A partir de agora, você só entra aqui em casa pelado. É uma ordem. E assim que eu o vir, também vou tirar a roupa. Não podemos mais nos ver de outra forma, combinado?
Garcia retribui o abraço, meio de lado, com medo de que seus membros se toquem. Está acuado pela grandeza do outro, mas também pela inusitada decisão que acabou de tomar. Não pode negar um trato sob tais circunstâncias.
Fortunato abre o whisky, serve dois copos e pede para Maria Luísa buscar gelo. Quando ficam sós, ele chama Garcia e tira de uma gaveta uma foto. É a de Fernando Pessoa no bar. Riram.
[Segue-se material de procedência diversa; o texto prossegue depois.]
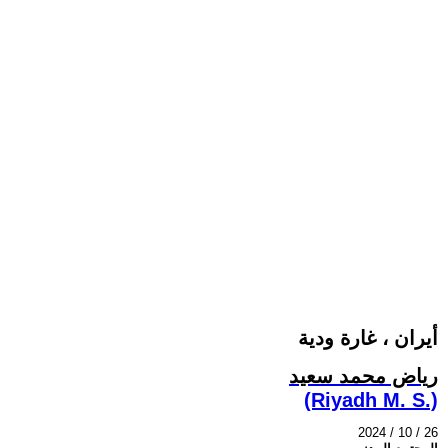
أيران ، غارة ودية
رياض محمد سعيد
(Riyadh M. S.)
2024 / 10 / 26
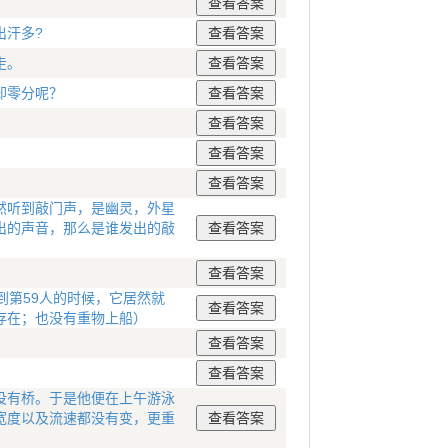
？
出汗多?
走。
却零分呢？
然听到敲门声，是幽灵，外星
出的声音，那么是谁发出的敲
到第59人的时候，它居然就
存在；也没有重物上船）
没有桥。于是他便在上午游泳
宽度以及流速都没有变，更重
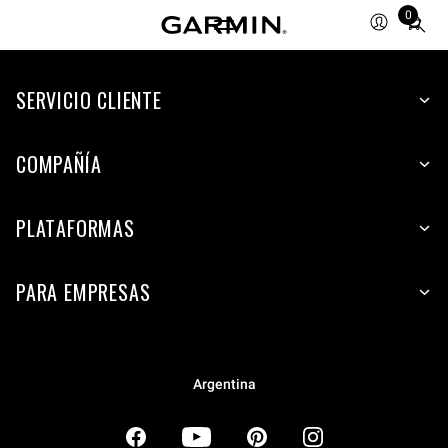
0
Total
items
in
SERVICIO CLIENTE
cart:
0
COMPAÑÍA
PLATAFORMAS
PARA EMPRESAS
Argentina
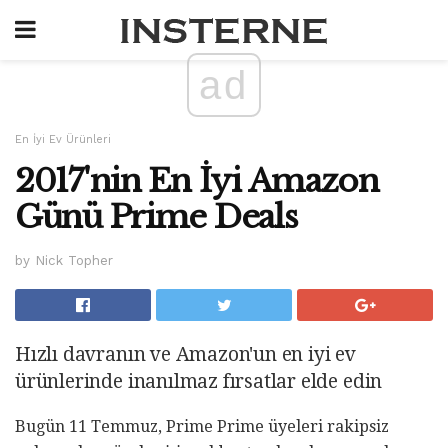
ad
En İyi Ev Ürünleri
2017'nin En İyi Amazon
Günü Prime Deals
by Nick Topher
Hızlı davranın ve Amazon'un en iyi ev
ürünlerinde inanılmaz fırsatlar elde edin
Bugün 11 Temmuz, Prime Prime üyeleri rakipsiz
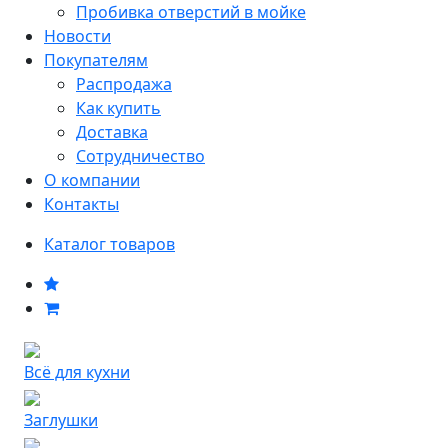
Пробивка отверстий в мойке
Новости
Покупателям
Распродажа
Как купить
Доставка
Сотрудничество
О компании
Контакты
Каталог товаров
Всё для кухни
Заглушки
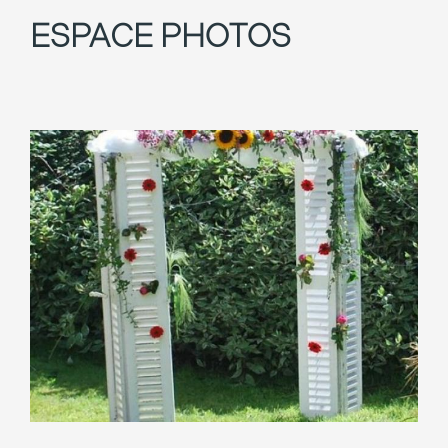
ESPACE PHOTOS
Imagina ele pelado, diz Fortunato.
Prefiro não, diz Garcia.
Embriagam-se. Dessa vez, Garcia não dorme lá. Vai por volta de duas da manhã bastante alterado. Sai pela porta dos fundos e na escuridão desaparece. Nunca mais voltaria àquela casa.
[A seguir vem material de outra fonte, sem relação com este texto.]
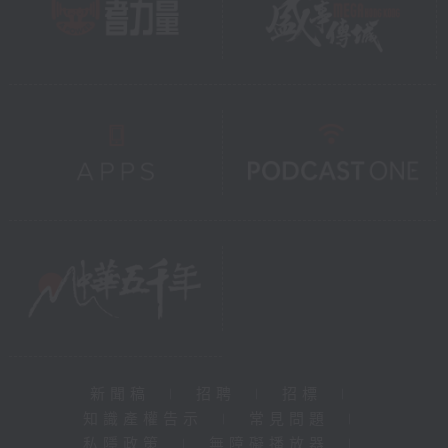
新聞稿
|
招聘
|
招標
|
知識產權告示
|
常見問題
|
私隱政策
|
無障礙播放器
|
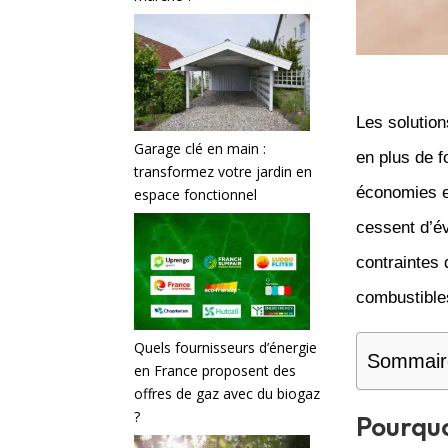
Les solution
Garage clé en main :
en plus de f
transformez votre jardin en
économies et
espace fonctionnel
cessent d’év
contraintes
combustible
Quels fournisseurs d’énergie
Sommair
en France proposent des
offres de gaz avec du biogaz
?
Pourquo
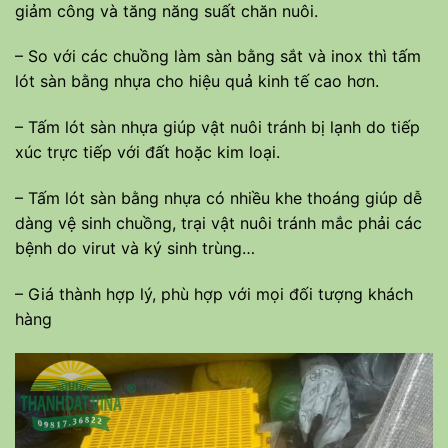
giảm công và tăng năng suất chăn nuôi.
– So với các chuồng làm sàn bằng sắt và inox thì tấm
lót sàn bằng nhựa cho hiệu quả kinh tế cao hơn.
– Tấm lót sàn nhựa giúp vật nuôi tránh bị lạnh do tiếp
xúc trực tiếp với đất hoặc kim loại.
– Tấm lót sàn bằng nhựa có nhiều khe thoáng giúp dễ
dàng vệ sinh chuồng, trại vật nuôi tránh mắc phải các
bệnh do virut và ký sinh trùng…
– Giá thành hợp lý, phù hợp với mọi đối tượng khách
hàng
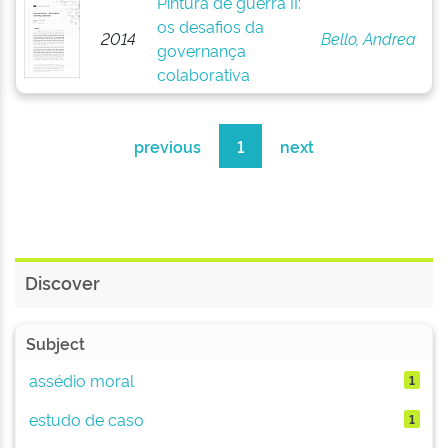
Pintura de guerra II:
os desafios da
2014
Bello, Andrea
governança
colaborativa
previous
1
next
Discover
Subject
assédio moral
1
estudo de caso
1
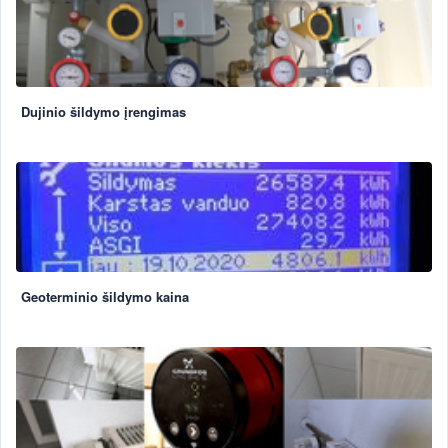
Dujinio šildymo įrengimas
Geoterminio šildymo kaina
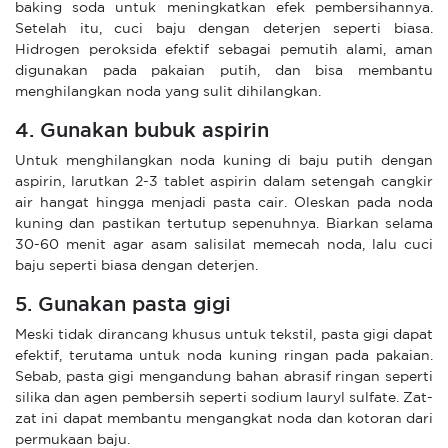
baking soda untuk meningkatkan efek pembersihannya.
Setelah itu, cuci baju dengan deterjen seperti biasa.
Hidrogen peroksida efektif sebagai pemutih alami, aman
digunakan pada pakaian putih, dan bisa membantu
menghilangkan noda yang sulit dihilangkan.
4. Gunakan bubuk aspirin
Untuk menghilangkan noda kuning di baju putih dengan
aspirin, larutkan 2-3 tablet aspirin dalam setengah cangkir
air hangat hingga menjadi pasta cair. Oleskan pada noda
kuning dan pastikan tertutup sepenuhnya. Biarkan selama
30-60 menit agar asam salisilat memecah noda, lalu cuci
baju seperti biasa dengan deterjen.
5. Gunakan pasta gigi
Meski tidak dirancang khusus untuk tekstil, pasta gigi dapat
efektif, terutama untuk noda kuning ringan pada pakaian.
Sebab, pasta gigi mengandung bahan abrasif ringan seperti
silika dan agen pembersih seperti sodium lauryl sulfate. Zat-
zat ini dapat membantu mengangkat noda dan kotoran dari
permukaan baju.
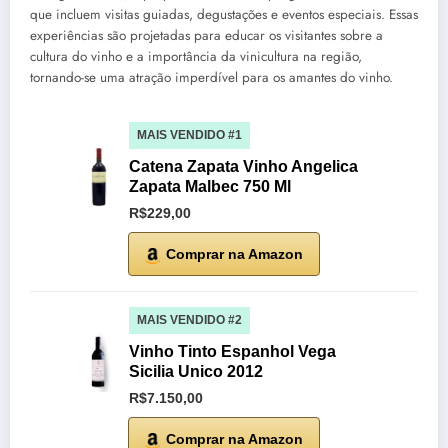
que incluem visitas guiadas, degustações e eventos especiais. Essas
experiências são projetadas para educar os visitantes sobre a
cultura do vinho e a importância da vinicultura na região,
tornando-se uma atração imperdível para os amantes do vinho.
MAIS VENDIDO #1
Catena Zapata Vinho Angelica
Zapata Malbec 750 Ml
R$229,00
Comprar na Amazon
MAIS VENDIDO #2
Vinho Tinto Espanhol Vega
Sicilia Unico 2012
R$7.150,00
Comprar na Amazon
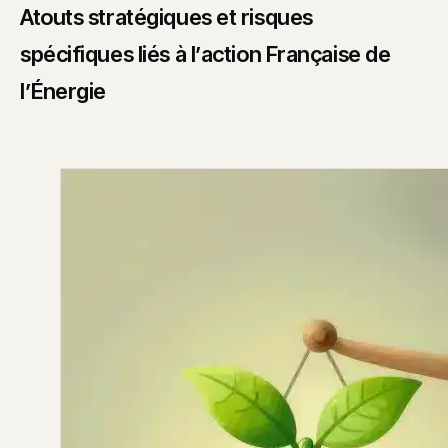
Atouts stratégiques et risques
spécifiques liés à l’action Française de
l’Énergie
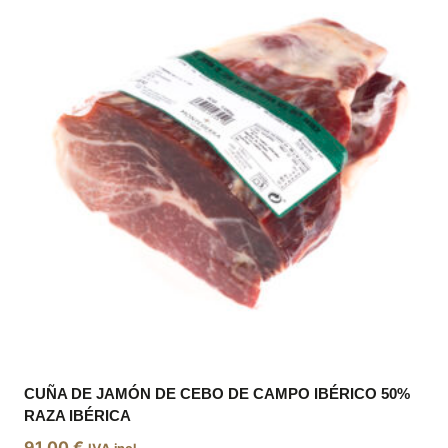
variantes.
Las
opciones
se
pueden
elegir
en
la
página
de
producto
CUÑA DE JAMÓN DE CEBO DE CAMPO IBÉRICO 50%
RAZA IBÉRICA
91,00
€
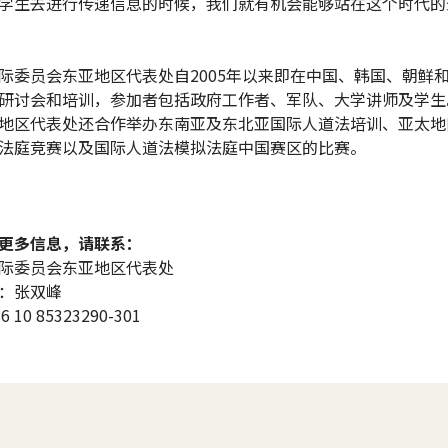
学生去进行传递信息的时候，我们就有机会能够站在这个时代的
际委员会东亚地区代表处自2005年以来即在中国、韩国、朝鲜
研讨会和培训，参加者包括政府工作者、军队、大学讲师及学生
地区代表处还合作举办东南亚及东北亚国际人道法培训、亚太地
法庭竞赛以及国际人道法模拟法庭中国赛区的比赛。
更多信息，请联系：
际委员会东亚地区代表处
：张双峰
10 85323290-301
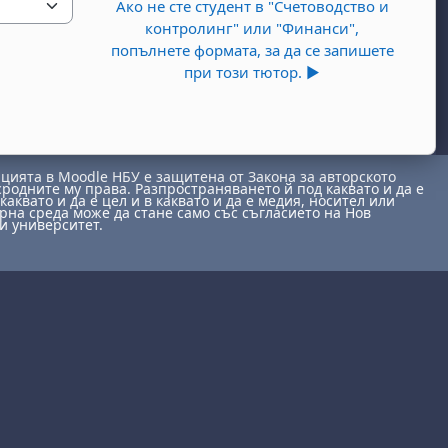
Ако не сте студент в "Счетоводство и
контролинг" или "Финанси",
попълнете формата, за да се запишете
при този тютор. ▶︎
ията в Moodle НБУ е защитена от Закона за авторското
сродните му права. Разпространяването й под каквато и да е
каквато и да е цел и в каквато и да е медия, носител или
на среда може да стане само със съгласието на Нов
и университет.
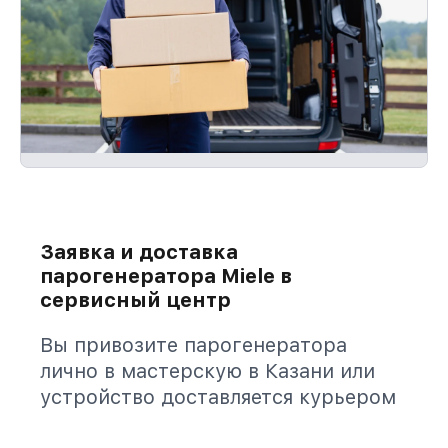
Заявка и доставка
парогенератора Miele в
сервисный центр
Вы привозите парогенератора
лично в мастерскую в Казани или
устройство доставляется курьером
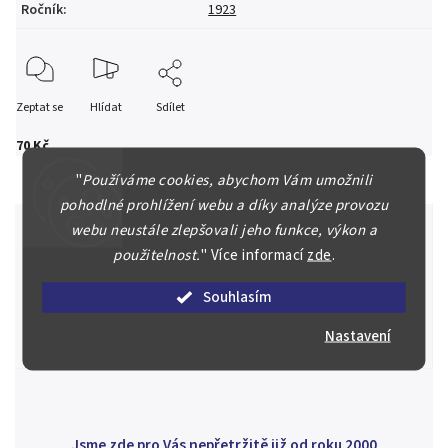
Ročník
:
1923
Zeptat se
Hlídat
Sdílet
70 Kč
"
Používáme cookies, abychom Vám umožnili
pohodlné prohlížení webu a díky analýze provozu
webu neustále zlepšovali jeho funkce, výkon a
použitelnost.
"
Více informací
zde
.
Špičkové služby za nejlepší ceny
Souhlasím
Náš kolektiv specialistů a znalců se Vám bude plně věnovat.
Posoudíme kvalitu a pravost Vašeho materiálu, prodáme v naší
Nastavení
aukci nebo Vám poradíme kam investovat.
Jsme zde pro Vás nepřetržitě již od roku 2000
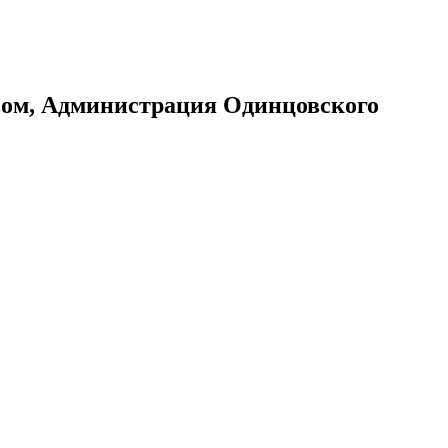
ом, Администрация Одинцовского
Assim que Fortunato dormiu, Maria Luísa voltou à cozinha, olhou em volta e sem qualquer fragmento de sentimento, saiu pela porta dos fundo. Na escuridão, sem levar absolutamente, desapareceu. Nunca mais voltaria àquela casa.
Na manhã seguinte, um pouco antes dos primeiros raios da aurora, Fortunato acordou e viu a cama vazia. Desceu e nem ao mesmo tentou entender. Saiu pela porta dos fundos e, aos primeiros raios de sol, desapareceu. Nunca mais voltaria àquela casa.
A casa, agora vazia, permanece lá e há um silêncio tão grande atravessando os cômodos, as portas, os objetos, que parece que nunca mais nenhuma palavra, nenhum som sairá daquele lugar.